ACTION ITEM: Go through the entries below and return every line that contains "down".

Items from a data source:
________________________________________
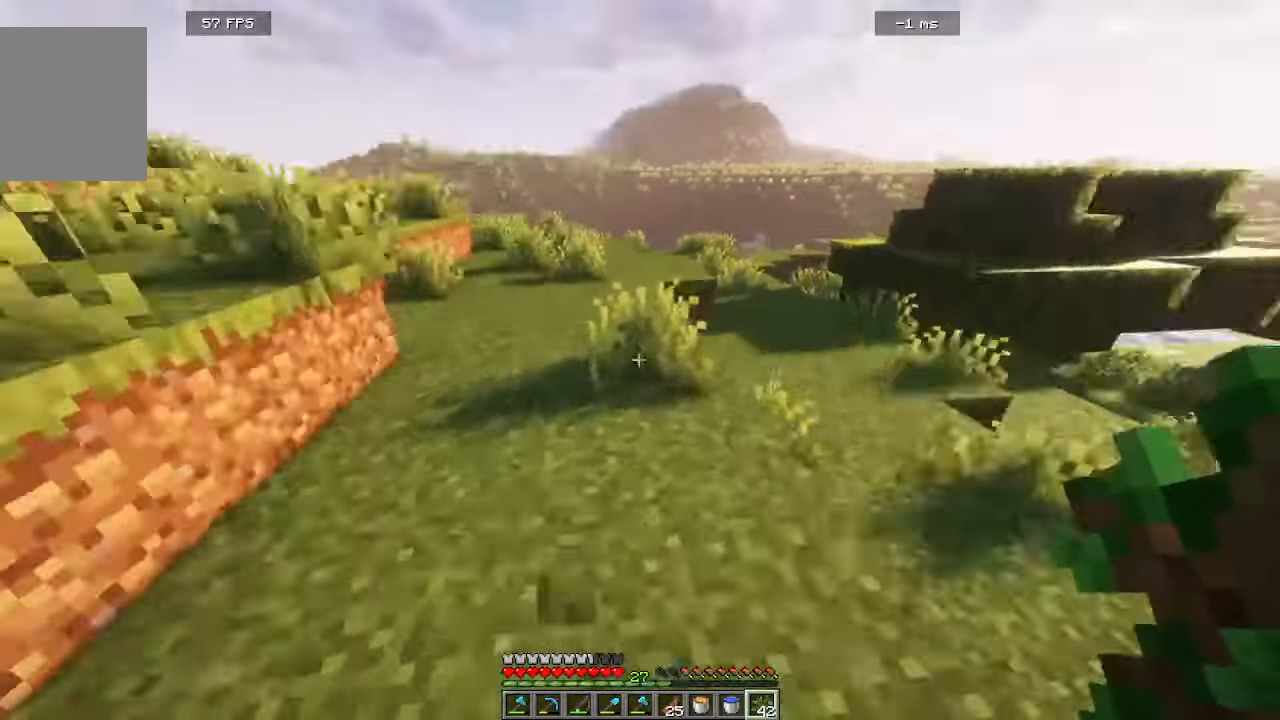
{"keys": ["w"], "mouse": [], "events": [[16, "a", "down"], [150, "a", "up"], [150, "d", "down"], [400, "d", "up"]]}
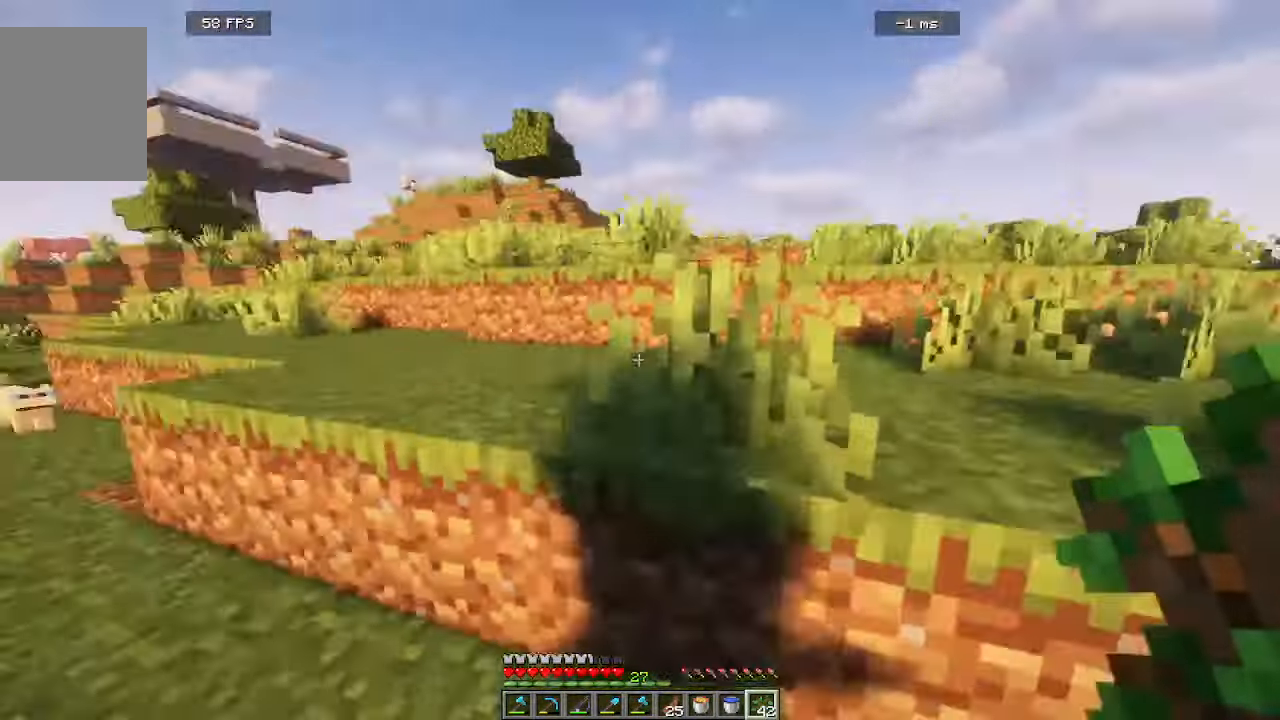
{"keys": ["d", "w"], "mouse": [], "events": [[400, "d", "down"]]}
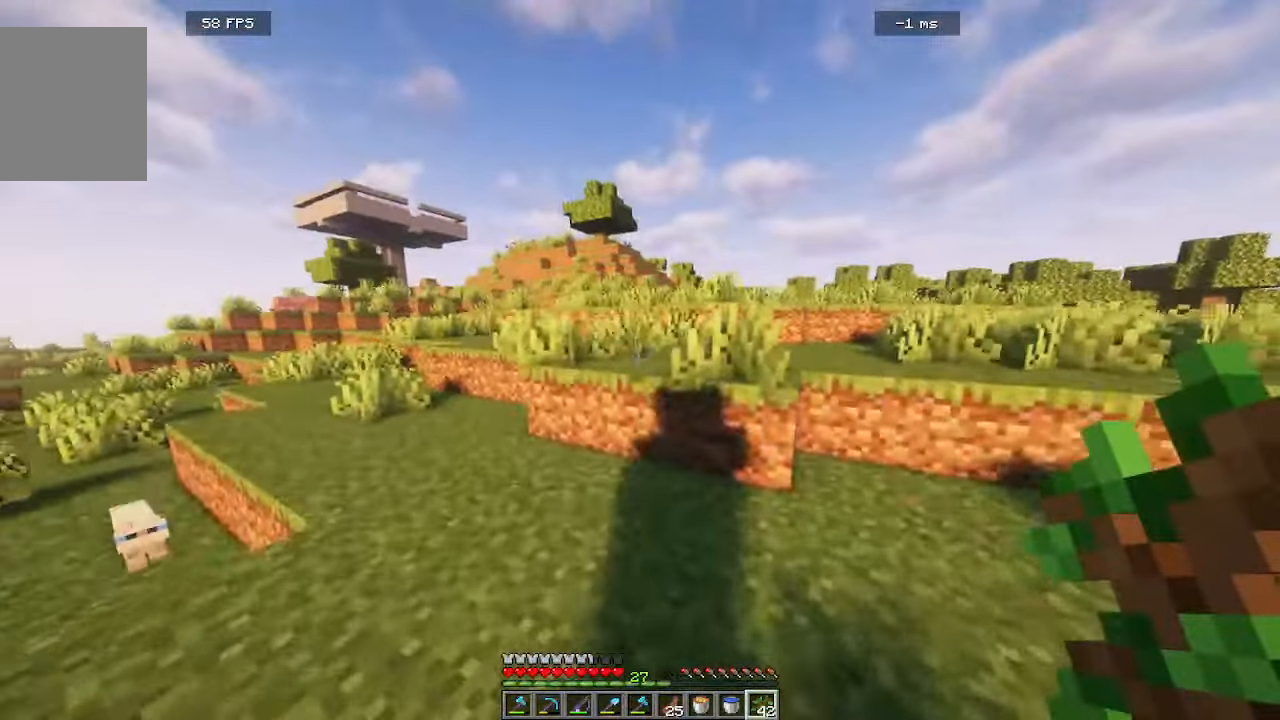
{"keys": ["w"], "mouse": [], "events": [[133, "d", "up"]]}
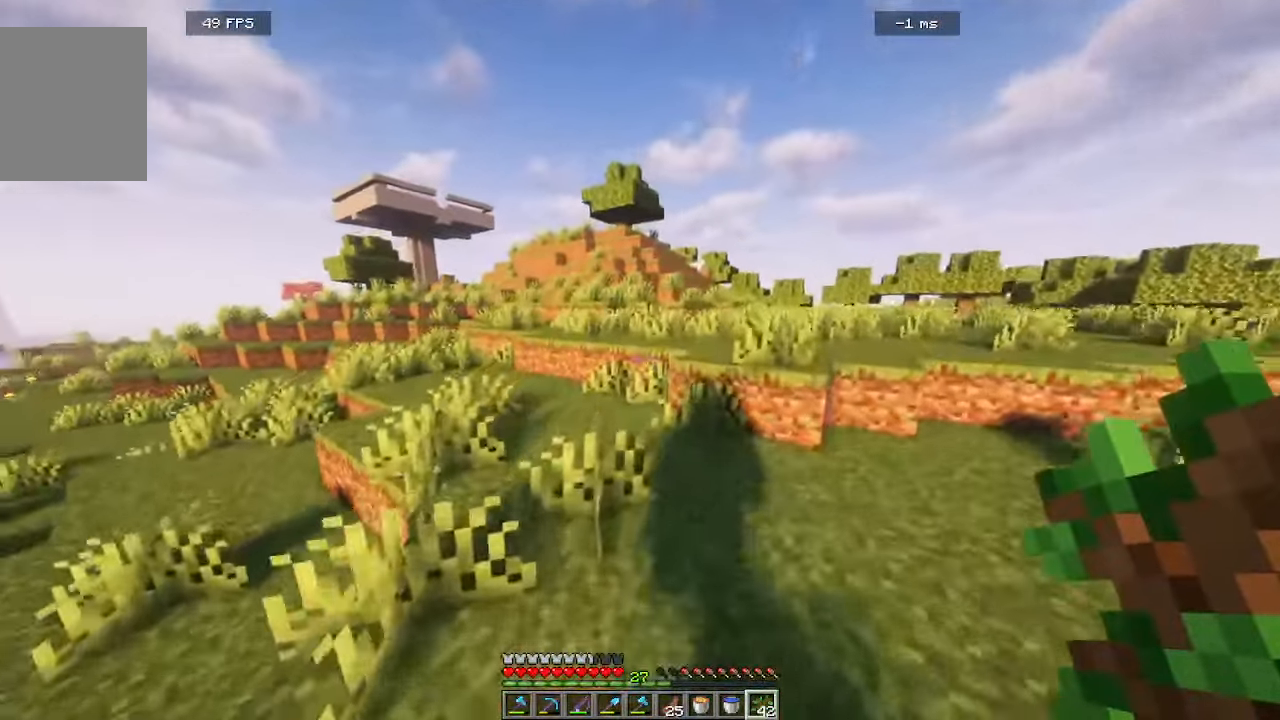
{"keys": ["s"], "mouse": [], "events": [[133, "w", "up"], [433, "s", "down"]]}
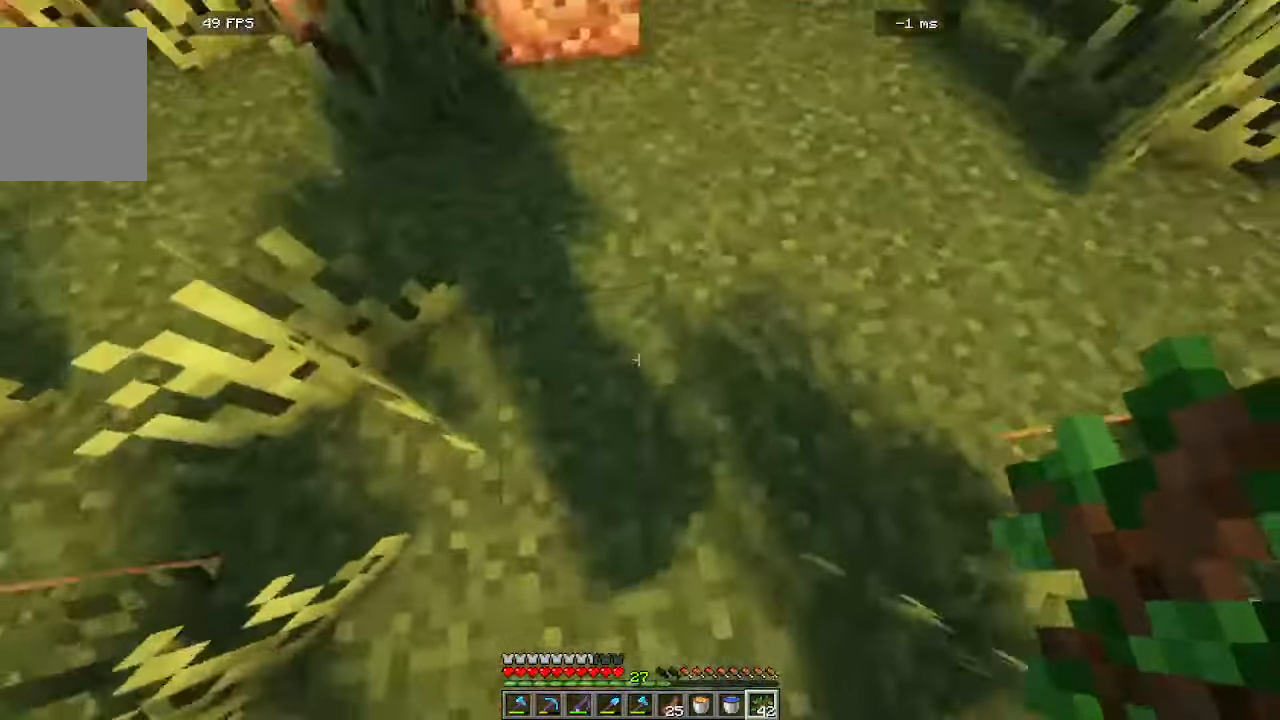
{"keys": ["w"], "mouse": [], "events": [[116, "s", "up"], [300, "mouse_right", "down"], [416, "w", "down"], [483, "mouse_right", "up"]]}
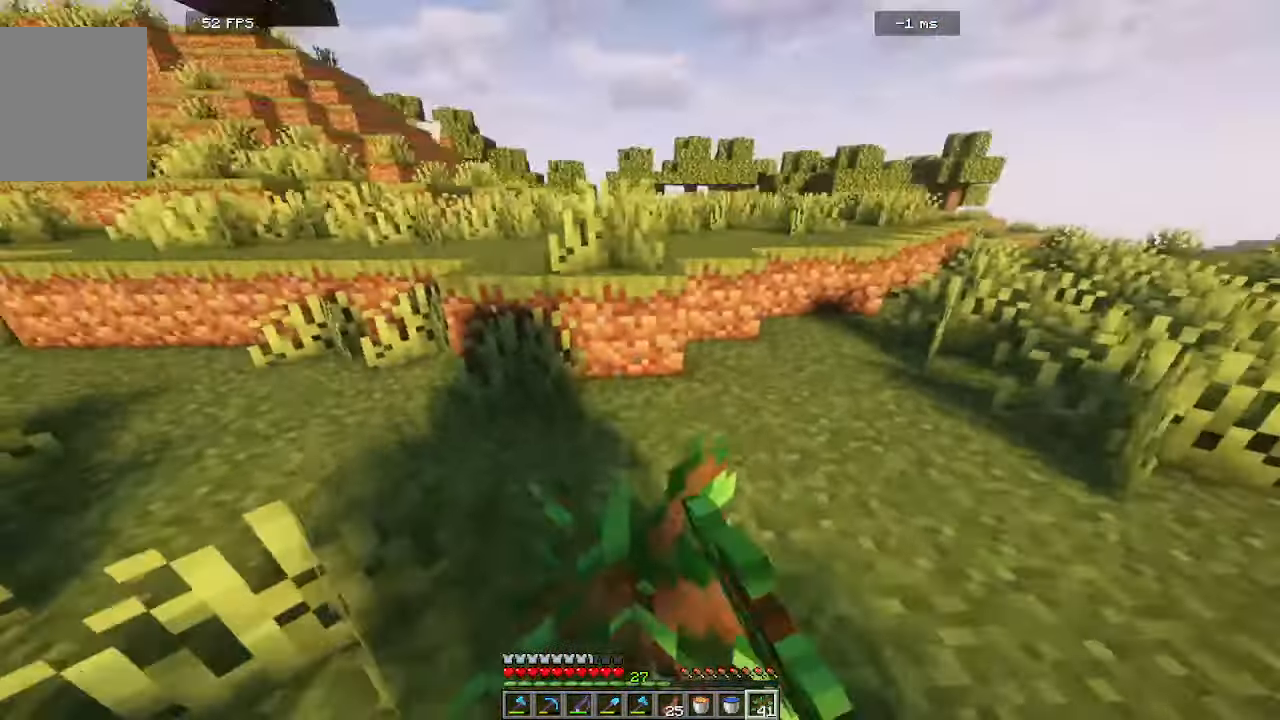
{"keys": ["w"], "mouse": [], "events": [[283, "a", "down"], [466, "a", "up"]]}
________________________________________
EXERCISE OUTPUT:
{"keys": ["w"], "mouse": [], "events": [[16, "a", "down"], [150, "a", "up"], [150, "d", "down"], [400, "d", "up"]]}
{"keys": ["d", "w"], "mouse": [], "events": [[400, "d", "down"]]}
{"keys": ["s"], "mouse": [], "events": [[133, "w", "up"], [433, "s", "down"]]}
{"keys": ["w"], "mouse": [], "events": [[116, "s", "up"], [300, "mouse_right", "down"], [416, "w", "down"], [483, "mouse_right", "up"]]}
{"keys": ["w"], "mouse": [], "events": [[283, "a", "down"], [466, "a", "up"]]}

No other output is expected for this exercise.